Classes and objects in Python Part 1

After a week break caused by WWDC, we’re back to Python. We finished work on a program that calculates the square of a given integer, so it’s time to undertake something more ambitious — for example, a text game that can help you to understand key concepts of object-oriented programming. If you are interested in programming, you are probably faced with this term. What does it mean?

In the language which follows object-oriented paradigm, all entities are treated as objects with set of properties and methods functions that they provide. With objects closely related to the concept of class is a neutral prototype of the object, or rather structure, on the basis of which objects are created. Speaking in images, a class is a box which has several labels or without labels. When we create an object based on the class, we make these stickers unique signature, inheriting the form given class. While this might sound too abstract and unclear, but hopefully the examples will make it intelligible.

Image result for Classes and objects

NOTE: All code is provided for Python versions 3.0 and older, and therefore may not work on older versions.

Before you write something, we need to understand what we will do is to make a plan. Let’s start with the simplest game design. The game, which we will write, tells about the struggle of a simple man with a bureaucracy. The player’s task — to get to the end of the day a certificate under the name of LAM-40, the 40th floor of a huge state institutions. In honor of this record, I play and call.

How LAM-40? At the beginning of each cycle of the game (and any game is, in fact, infinite loop) randomly generated floor of the building with all its bureaucratic — endless, identical doors and Windows, unfriendly employees and the long, annoying queues.
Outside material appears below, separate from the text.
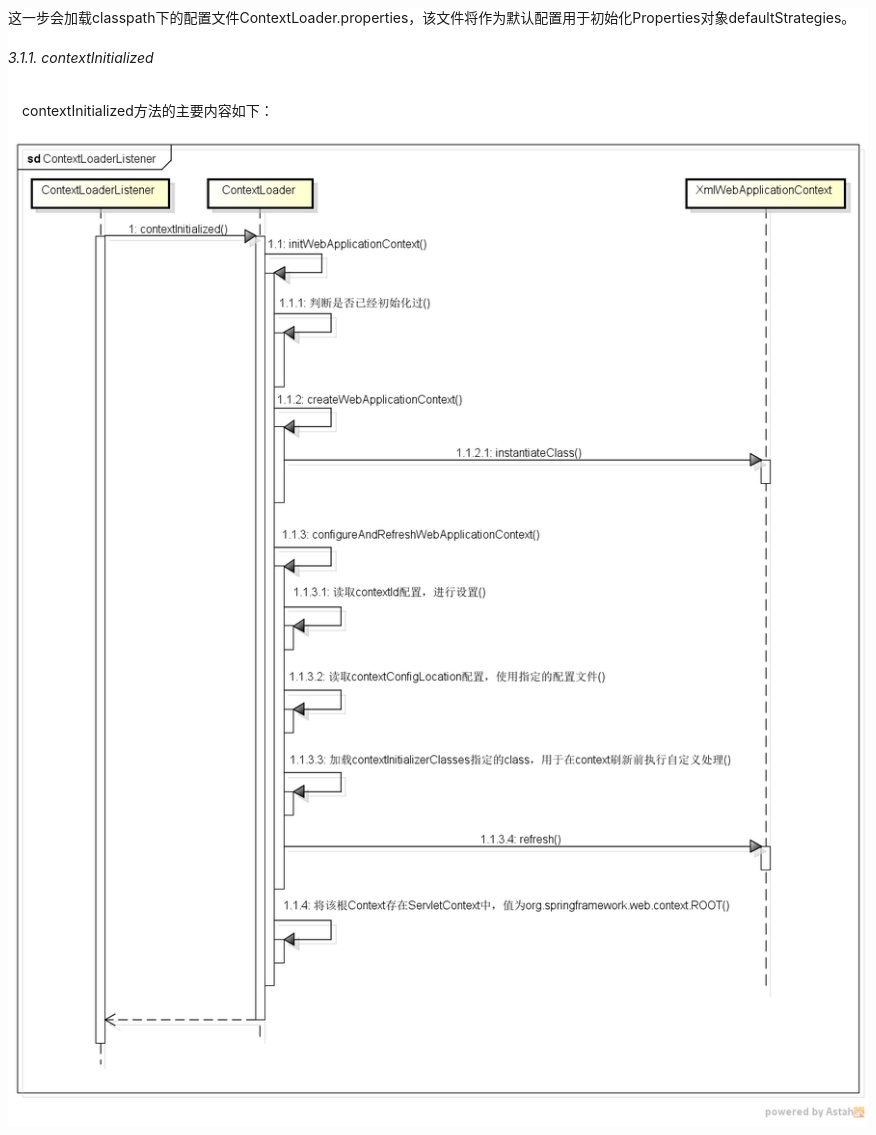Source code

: 这一步会加载classpath下的配置文件ContextLoader.properties，该文件将作为默认配置用于初始化Properties对象defaultStrategies。

###### 3.1.1. contextInitialized

&emsp;contextInitialized方法的主要内容如下：

![](2.png)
The player performs a sequence of actions, which spends a certain amount of time and either goes to the next floor, randomly generated or remain on the same floor, or rolled back to one of the previous floors, or even lose the game if he screwed up.

The nerve of the game is in the balance between risk and time limit. You can behave arrogantly and faster to move through the building, but it is not for all state employees — if you overdo it, somebody, for example, will call the police and help you get. On the other hand, if you act too cautiously you will not have time to get to the 40th floor because the hospital has a total of nine hours. Therefore, in order to achieve the goal, the player must assess the situation and make decisions based on it — somewhere to take risks, and somewhere to be cautious.

Now briefly describe the structure of the game — or rather, what it encountered recurring types of objects. The largest of them is the floor. Each floor has a set of properties that are randomly generated. Accordingly, we will need to create a class floor, which will create floor-objects, where the action will occur in the game. What objects are on each floor? This, for example, civil servants, whom I have already mentioned in the description of the game (very important! I call the civil servants only from the point of view of programming!). Let’s create a class civil servant on the basis of which will create all the civil servants in the game. Basically, they will act as the opponents of the player, but sometimes can become allies.